Document segment:

========================

Planning October 2018
Ever Green
A Constitutional Right to a Green City
By Timothy Beatley
In the early 1970s, a number of U.S. states began including language in their constitutions declaring a public right to a clean and healthy environment. Pennsylvania added the Environmental Rights Amendment to the state's Declaration of Rights in 1971 with overwhelming political and public support — both houses of the Pennsylvania legislature voted unanimously in favor of adoption, followed by ratification by a resounding popular vote.
An auspicious beginning, but it has taken half a century for the courts to give the provisions the full weight of law. Recently, two Pennsylvania supreme court cases in 2013 and 2017 have provided new political and legal significance.
The 2013 case, Robinson Township v. Commonwealth, involved a pro-fracking state law that would have made oil and gas operations permissible as a matter of right in all local zoning categories. Extensive testimony on the pollution of nearby well water due to fracking was provided, and ultimately, the state supreme court rejected the law in a strong affirmation of the right to healthy neighborhoods and protection against environmentally destructive practices.
The concept of environmental rights is certainly not new; it can be seen in common law principles like the public trust doctrine, which established the public's right to access navigable waterways, beaches, and coastlines. But Pennsylvania's statement of rights, further validated through precedent-setting state supreme court opinions, has the potential to defend and prioritize environmental protection in a way few other mechanisms have. It is a legal provision and an important ethical and political statement: These individual rights to a clean and healthy environment are "inviolate," the court has said, and the result of the "social contract between government and the people."

========================

Request 1: According to the article on Pennsylvania's constitutional right to a clean environment, what did the 2013 case Robinson Township v. Commonwealth involve?
Request 2: Write the next few paragraphs of the article on a constitutional right to a green city, starting right after its final sentence.

Information supplied:

========================

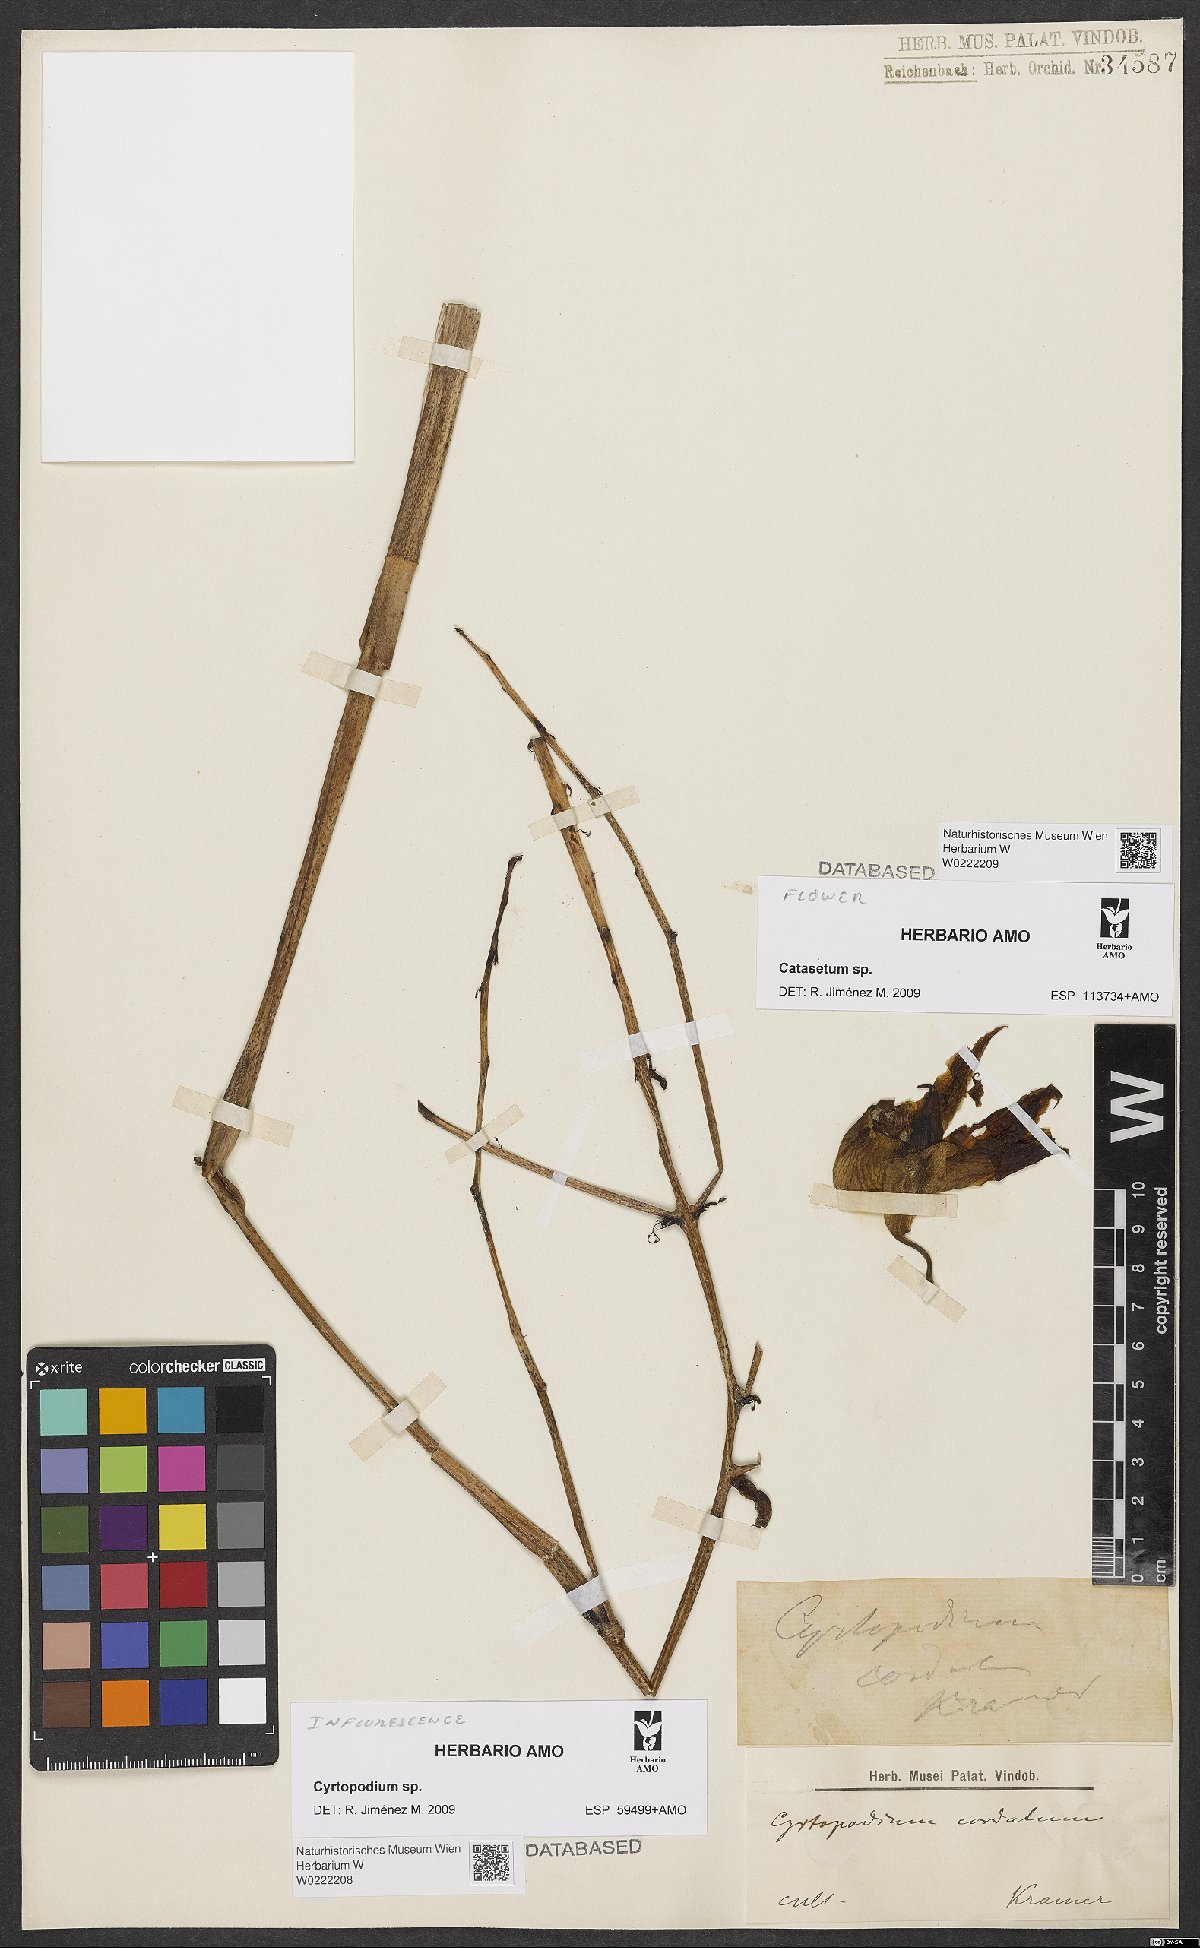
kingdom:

========================

Result 1: A pro-fracking state law that would have made oil and gas operations permissible as a matter of right in all local zoning categories.

Result 2:
The amendment's reach
I spoke recently with Maya van Rossum, the Delaware Riverkeeper and one of the plaintiffs in Robinson Township v. Commonwealth, about the promise of environmental rights. She recently authored a new book, The Green Amendment, and has emerged as a strong advocate for the idea, helping other states — Maryland, New Jersey, and New York — adopt similar constitutional provisions (and perhaps, eventually, the federal government).
One frequently heard criticism is that the wording of the amendment is often so broad as to seem meaningless, but that is no different from our other fundamental rights, van Rossum argues. Freedom of speech and religion have both required further policy and legal deliberations to define their extent and practical meaning.
Equally true, as with all rights, the right to a clean environment is not absolute, but must be balanced against other rights. Just as there are constraints on one's free speech rights, there will be times when environmental rights must be moderated or superseded by some other public interest, when environmental rights will be overruled by a "compelling state interest," van Rossum says. It will remain to the courts to judge these limits, as they do with other rights.
An especially interesting question is whether the Pennsylvania environmental amendment could be interpreted to require an affirmative duty to ensure that all residents have at least daily contact with nature. Numerous studies show significant differences in access to parks, trees, and nature depending on race and income. Greener neighborhoods deliver many positive benefits, and evidence shows that mental and physical health is better in those neighborhoods. Could such a constitutional right to environment serve as a legal basis for rectifying these often dramatically different and unjust environmental and health conditions? It seems a strong possibility.
Maya van Rossum believes environmental rights support environmental justice in other ways. Under an environmental amendment there can be no "sacrifice zones," where lower income neighborhoods or neighborhoods of color are forced to endure disproportionate environmental ills for some greater public good. The Pennsylvania Environmental Rights Amendment helps to buttress the ethical and legal underpinnings of environmental planning — the environment is not understood as a luxury, or as something optional, but must be protected in the same ways we protect freedom of speech or freedom of religion.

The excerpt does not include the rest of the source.